October 26, 2005
US Wheat Outlook on Wednesday: Mixed on technical support, exports
U.S. wheat futures were called to open mixed Wednesday as follow-through technical buying after Tuesday's short-covering rally may be tempered by caution amid a lack of news about rumored Iraqi purchases of U.S. wheat, brokers said.
In the overnight e-CBOT session, most-active December wheat at the Chicago Board of Trade closed up 3/4 cent at US$3.26 1/4 after settling Tuesday near the session high on short covering from this week's drop to a one-month low.
"Bears still have downside technical momentum," said Jim Wyckoff, a technical analyst. "A retest of the late-August low of US$3.16 1/2 is still likely. It will take a close back above US$3.40 to provide the bulls with fresh upside momentum."
First resistance for CBOT December wheat was seen at US$3.28 and then at US$3.30. First support was put at US$3.22 1/2 - this week's low - and then at US$3.20.
Overnight U.S. wheat export sales were quiet, while traders awaited any announcement from Iraq about potential purchases of up to 1 million metric tonnes of U.S. wheat, assumed to be hard red winter wheat.
Iraqi officials said Monday that an announcement would be made shortly, and said that they had rejected Australian offers.
Some U.S. wheat traders also noted support from nascent concerns about the U.S. winter wheat crop, last reported by the U.S. Department of Agriculture to be 57% in good to excellent condition versus last year's 76% in that shape.
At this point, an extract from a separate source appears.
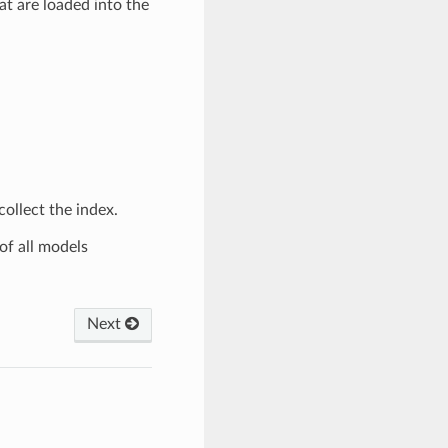
t are loaded into the
ollect the index.
of all models
Next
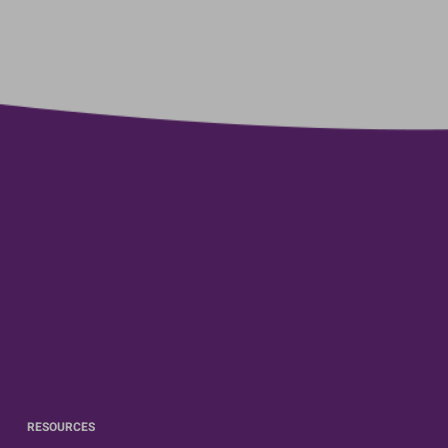
RESOURCES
Other wheat brokers said it was too early in the crop year to price in crop condition concerns.
Cash U.S. hard red winter wheat basis bids were mostly steady Wednesday; soft red winter wheat basis bids were steady to firm, with a 4-cent gain in Cincinnati, an 8-cent gain in Memphis and a 9-cent gain in Louisville, Ken.; and spring wheat basis bids were steady to firm, with a 10-cent gain in Minneapolis rail bids, grain merchandisers said.
News from key exporter Australia that its crop could total a hefty 23 million-25 million metric tonnes could also limit U.S. wheat futures gains on Wednesday, brokers said.
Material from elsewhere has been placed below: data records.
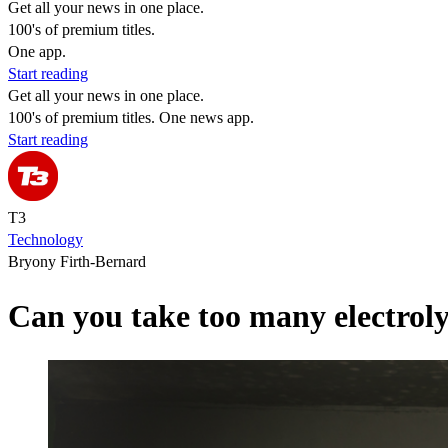
Get all your news in one place.
100's of premium titles.
One app.
Start reading
Get all your news in one place.
100's of premium titles. One news app.
Start reading
T3
Technology
Bryony Firth-Bernard
Can you take too many electroly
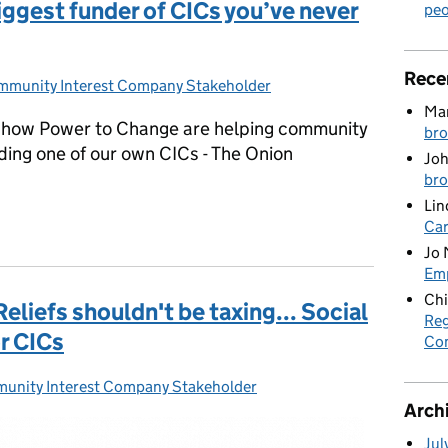
iggest funder of CICs you’ve never
peo
Rece
munity Interest Company Stakeholder
tegories:
Mar
ut how Power to Change are helping community
bro
ding one of our own CICs - The Onion
Joh
bro
Lin
biggest funder of CICs you’ve never heard of
Car
Jo 
Emp
Chi
liefs shouldn't be taxing... Social
Reg
r CICs
Co
unity Interest Company Stakeholder
gories:
Arch
Jul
Australia's monopoly exporter AWB Ltd. (AWB.AU) on Wednesday boosted its production forecast for the new wheat crop to a range of 23 million to 25 million metric tonnes from a previous long-standing estimate of a range of 21 million to 23 million tonnes. The national five-year annual average is 20.85 million tonnes.
The USDA attache on Tuesday forecast Australia's 2005-06 wheat crop at 21.9 million metric tonnes.
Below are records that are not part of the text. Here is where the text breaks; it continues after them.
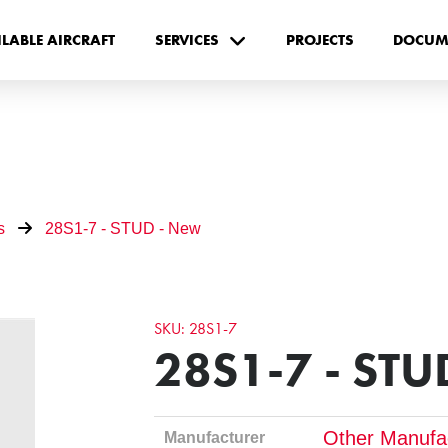
ILABLE AIRCRAFT
SERVICES
PROJECTS
DOCUM
s
28S1-7 - STUD - New
SKU: 28S1-7
28S1-7 - STU
Other Manufa
Manufacturer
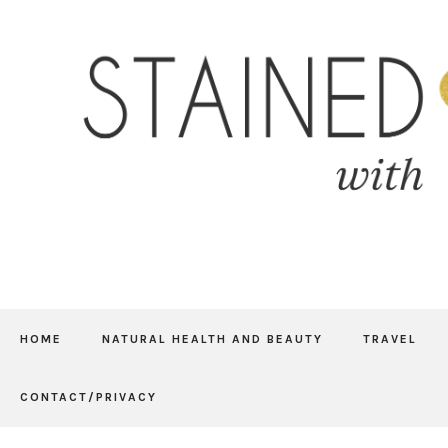
HOME
NATURAL HEALTH AND BEAUTY
TRAVEL
CONTACT/PRIVACY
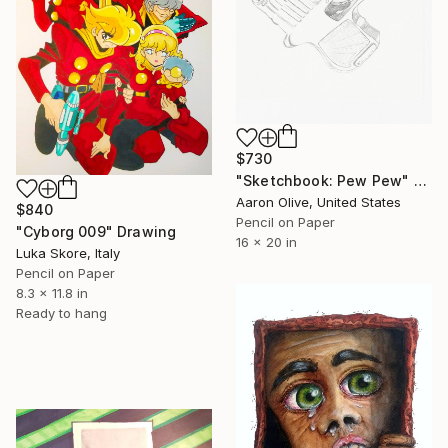
$730
"Sketchbook: Pew Pew" Drawing
Aaron Olive, United States
$840
Pencil on Paper
"Cyborg 009" Drawing
16 x 20 in
Luka Skore, Italy
Pencil on Paper
8.3 x 11.8 in
Ready to hang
In other global wheat news, Pakistan said it hoped to grow 22 million metric tonnes of wheat this year and would increase the wheat support price for farmers to PKR415 per 40 kilograms from PKR400 per 40 kg last year to encourage production.
However, Ukraine said it was likely to grow only 9 million tonnes of winter wheat in 2006, down from the 2005 harvest of 17.54 million tonnes, due to dry planting conditions.